Evaluation of the deep learning-based detection of dopaminergic neurons in primary culture: A practical alternative to manual counting

Abstract

Background

Manual counting remains the gold standard for assessing neurotoxicity in cultured neurons. However, it is labor-intensive and susceptible to subjective variability, limiting its scalability and reproducibility in high-throughput studies.

New method

To address these limitations, we evaluated two artificial intelligence–based object detection methods for identifying tyrosine hydroxylase-positive dopaminergic neurons in immunostained primary cultures. Specifically, we compared a traditional cascade classifier with a deep learning-based model employing the YOLOv3 algorithm.

Results

The cascade classifier performed reasonably well in detecting healthy dopaminergic neurons but showed a high rate of false positives under neurotoxic conditions involving neuronal degeneration. In contrast, the deep learning-based model maintained high precision under both healthy and neurotoxic conditions. The deep learning model detected the neuroprotective effect of a test compound, consistent with expert manual counting. In terms of processing time, the deep learning model was more than seven times faster than manual counting.

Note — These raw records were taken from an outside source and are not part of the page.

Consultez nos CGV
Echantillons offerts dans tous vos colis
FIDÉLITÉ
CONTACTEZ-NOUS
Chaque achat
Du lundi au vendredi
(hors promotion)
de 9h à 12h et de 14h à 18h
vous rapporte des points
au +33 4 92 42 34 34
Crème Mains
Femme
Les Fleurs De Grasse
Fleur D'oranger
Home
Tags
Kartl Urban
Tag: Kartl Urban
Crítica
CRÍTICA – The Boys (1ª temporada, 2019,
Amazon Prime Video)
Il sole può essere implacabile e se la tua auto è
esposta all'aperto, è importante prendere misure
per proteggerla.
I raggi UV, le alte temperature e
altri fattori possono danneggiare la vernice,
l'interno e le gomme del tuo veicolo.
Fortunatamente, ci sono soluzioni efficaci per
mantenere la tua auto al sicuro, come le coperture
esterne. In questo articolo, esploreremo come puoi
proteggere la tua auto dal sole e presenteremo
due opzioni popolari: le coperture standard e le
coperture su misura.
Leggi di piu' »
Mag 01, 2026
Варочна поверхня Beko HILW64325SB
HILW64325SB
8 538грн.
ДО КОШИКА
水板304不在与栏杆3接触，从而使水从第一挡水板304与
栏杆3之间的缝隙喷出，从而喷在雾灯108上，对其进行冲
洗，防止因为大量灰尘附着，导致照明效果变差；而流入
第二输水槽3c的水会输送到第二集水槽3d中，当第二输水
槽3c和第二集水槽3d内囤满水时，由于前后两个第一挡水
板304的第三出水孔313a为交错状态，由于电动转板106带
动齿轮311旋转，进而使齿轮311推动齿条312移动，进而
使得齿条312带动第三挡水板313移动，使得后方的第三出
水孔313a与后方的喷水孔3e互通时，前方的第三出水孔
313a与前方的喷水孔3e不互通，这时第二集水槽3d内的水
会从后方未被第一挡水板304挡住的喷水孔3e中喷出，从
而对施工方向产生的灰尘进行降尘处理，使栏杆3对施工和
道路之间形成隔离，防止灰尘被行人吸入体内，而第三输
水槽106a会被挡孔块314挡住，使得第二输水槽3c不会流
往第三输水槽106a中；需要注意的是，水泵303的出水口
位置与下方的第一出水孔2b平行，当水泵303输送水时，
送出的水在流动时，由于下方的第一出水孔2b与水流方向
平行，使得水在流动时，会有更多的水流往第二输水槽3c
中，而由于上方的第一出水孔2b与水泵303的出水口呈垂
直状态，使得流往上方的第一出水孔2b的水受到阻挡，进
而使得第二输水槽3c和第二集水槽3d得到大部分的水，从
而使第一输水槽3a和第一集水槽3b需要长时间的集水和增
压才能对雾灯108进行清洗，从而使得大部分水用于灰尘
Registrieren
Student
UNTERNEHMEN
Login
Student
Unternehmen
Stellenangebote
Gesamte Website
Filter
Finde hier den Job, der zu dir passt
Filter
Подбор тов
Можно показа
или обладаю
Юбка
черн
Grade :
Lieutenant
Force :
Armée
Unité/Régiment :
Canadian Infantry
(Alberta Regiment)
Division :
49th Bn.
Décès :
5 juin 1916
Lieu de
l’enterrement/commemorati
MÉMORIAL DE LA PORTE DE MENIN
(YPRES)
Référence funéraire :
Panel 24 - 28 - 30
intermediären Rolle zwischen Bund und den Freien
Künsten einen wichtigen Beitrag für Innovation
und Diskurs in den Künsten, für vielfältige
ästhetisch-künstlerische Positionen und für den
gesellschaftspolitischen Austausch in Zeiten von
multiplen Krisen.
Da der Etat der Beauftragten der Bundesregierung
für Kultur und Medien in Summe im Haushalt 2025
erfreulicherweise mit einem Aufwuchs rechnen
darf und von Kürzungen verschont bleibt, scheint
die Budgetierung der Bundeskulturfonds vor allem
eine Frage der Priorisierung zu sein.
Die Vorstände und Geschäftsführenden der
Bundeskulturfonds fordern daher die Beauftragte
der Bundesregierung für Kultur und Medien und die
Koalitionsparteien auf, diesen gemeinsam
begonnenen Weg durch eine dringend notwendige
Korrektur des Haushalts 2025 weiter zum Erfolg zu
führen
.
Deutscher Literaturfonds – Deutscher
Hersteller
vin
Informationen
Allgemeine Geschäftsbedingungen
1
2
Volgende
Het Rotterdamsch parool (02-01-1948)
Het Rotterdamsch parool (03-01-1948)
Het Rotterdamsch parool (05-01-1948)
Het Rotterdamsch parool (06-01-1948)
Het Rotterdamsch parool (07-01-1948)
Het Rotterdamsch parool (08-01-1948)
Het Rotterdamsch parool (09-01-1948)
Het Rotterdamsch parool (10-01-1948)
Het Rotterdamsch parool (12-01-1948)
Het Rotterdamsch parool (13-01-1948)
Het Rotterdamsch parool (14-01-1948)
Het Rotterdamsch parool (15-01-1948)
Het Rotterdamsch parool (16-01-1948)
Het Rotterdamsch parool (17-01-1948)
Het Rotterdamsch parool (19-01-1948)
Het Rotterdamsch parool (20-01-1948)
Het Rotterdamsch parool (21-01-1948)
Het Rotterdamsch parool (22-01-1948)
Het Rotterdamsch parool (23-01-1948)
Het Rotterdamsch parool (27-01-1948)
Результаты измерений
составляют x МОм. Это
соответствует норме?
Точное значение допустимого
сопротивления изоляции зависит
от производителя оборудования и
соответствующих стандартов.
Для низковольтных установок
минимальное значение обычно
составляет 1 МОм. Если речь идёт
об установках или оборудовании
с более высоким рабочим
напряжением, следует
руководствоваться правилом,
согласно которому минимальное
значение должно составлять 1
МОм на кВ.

Comparison with existing methods

While expert manual counting is commonly accepted in biological image analysis, it lacks objectivity and is not suitable for large-scale analyses. The cascade classifier provides limited utility under neurotoxic conditions. The deep learning-based model outperformed the cascade-based approach in terms of precision, especially under neurotoxic conditions.

Conclusions

Deep learning-based analysis offers a practical and reproducible alternative to manual cell counting in dopaminergic neurons. It is particularly useful in studies involving neurotoxicity or neuroprotection and has the potential to support scalable and reliable quantification in preclinical research.